Welp, this is an awfully depressing page :c It explains why she wanted those cancles but damn, just about 30? Just think about that, knowing that the average life span of your kind is much shorter than that of everyone else... That's gotta be pretty tough.


----------



## Corto (Feb 6, 2014)




----------



## funky3000 (Feb 6, 2014)

Nyo ho ho


----------



## Corto (Feb 6, 2014)

I want to make that my official "I'm locking this thread because it's terrible" message, but I don't think it'll fly with the management.


----------



## CaptainCool (Mar 20, 2014)

Holy frick Poppy is updating again  Three new pages every Wednesday :3

Hey look it's Borris!
Hey look Lily isn't a pirtate anymore!
And we got to know why Mr. Sass can use magic although he is an opossum. Neat!


----------



## CaptainCool (May 9, 2014)

So am I the only one still reading this? Because shit is getting kind of crazy right now.


----------



## funky3000 (May 9, 2014)

I've been reading it faithfully. ^.^

Poda's an asshole. ;^;

But yea, agreeing with one guy's comment, the blue blood disturbs me less than Poda using her tentacles as breasts.

I mean I know it signifies she's a female and females have them, but that's just _weird_.


----------



## CaptainCool (May 10, 2014)

funky3000 said:


> I've been reading it faithfully. ^.^
> 
> Poda's an asshole. ;^;
> 
> ...



I saw that comment and it's true! That IS weird! D:


----------



## Gryphoneer (May 10, 2014)

If their universe is held inside Didelphi's pouch to protect them from the other gods, does that mean the three mothers are no deities? Then why do they have their own church? So many revelations waiting to happen come the next update.


----------



## CaptainCool (May 10, 2014)

Gryphoneer said:


> If their universe is held inside Didelphi's pouch to protect them from the other gods, does that mean the three mothers are no deities? Then why do they have their own church? So many revelations waiting to happen come the next update.



They are not deities. According to sketches on Morbi's Patreon page they are the ones who founded the school of magic use 1500 years before Poppy's time. So I suppose they were just the best magic users who ever lived (they were all three born under very specific lucky stars) and because of that cults have formed around them.


----------



## Gryphoneer (May 22, 2014)

Morbi did a bang-up job of making me simmer with excitement while waiting for the end of the hiatus. The latest plot developments must mean the moralities of the various parties must be more complex than the same old "baddies vs. goodies". And oh god the faces!

> **Supplied entries**
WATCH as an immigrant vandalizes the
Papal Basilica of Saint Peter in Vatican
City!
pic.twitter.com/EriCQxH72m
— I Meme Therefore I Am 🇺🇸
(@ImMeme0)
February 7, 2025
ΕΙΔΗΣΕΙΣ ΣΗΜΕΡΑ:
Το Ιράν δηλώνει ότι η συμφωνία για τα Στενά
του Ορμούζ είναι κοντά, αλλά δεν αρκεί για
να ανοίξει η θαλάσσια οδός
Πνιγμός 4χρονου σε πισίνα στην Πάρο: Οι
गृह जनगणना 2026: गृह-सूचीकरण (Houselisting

> **Work instruction 1**
Reproduce the passage of the webcomic thread between "## CaptainCool (Mar" and "a pirtate anymore!", inclusive.
> **Work instruction 2**
Carry on the webcomic thread from its last post.

> **Reply 1**
## CaptainCool (Mar 20, 2014)

Holy frick Poppy is updating again  Three new pages every Wednesday :3

Hey look it's Borris!
Hey look Lily isn't a pirtate anymore!

> **Reply 2**
----------



## CaptainCool (May 22, 2014)

Gryphoneer said:


> Morbi did a bang-up job of making me simmer with excitement while waiting for the end of the hiatus. The latest plot developments must mean the moralities of the various parties must be more complex than the same old "baddies vs. goodies". And oh god the faces!



I am much more curious about that key, especially since we already know what it unlocks. We just don't know what's gonna happen when the lock does get opened...
But it's true, the story is getting pretty dark O_O It started in such a lighthearted fashion and now people are actually getting killed... Poor Gustaff ;__; Born a fan favorite, died a hero, revived as a zombie...


----------



## funky3000 (Jul 16, 2014)

Ok, was starting to really not like Lala, but now I'm starting to feel some *major* sympathy for her.


----------



## CaptainCool (Aug 5, 2014)

funky3000 said:


> Ok, was starting to really not like Lala, but now I'm starting to feel some *major* sympathy for her.



Yeah, it was a nice chapter^^
But apparently people complained that it was supposedly about trans people? Like, that the message was supposedly "suck it up and deal with how you were born"? Yeah, because a giant anthropomorphic wold who hypnotizes herself so she thinks she is a sheep is TOTALLY the same thing XD I hate Tumblr...
Speaking up Tumblr, Morbi uploaded an image of Friedrich pretty much just after he got his war injuries that caused him to lose his arm. Not worksafe, obviously. There is blood, there is gore, there is bones. It's awesome, but it's not a pretty sight.


----------



## Gryphoneer (Aug 5, 2014)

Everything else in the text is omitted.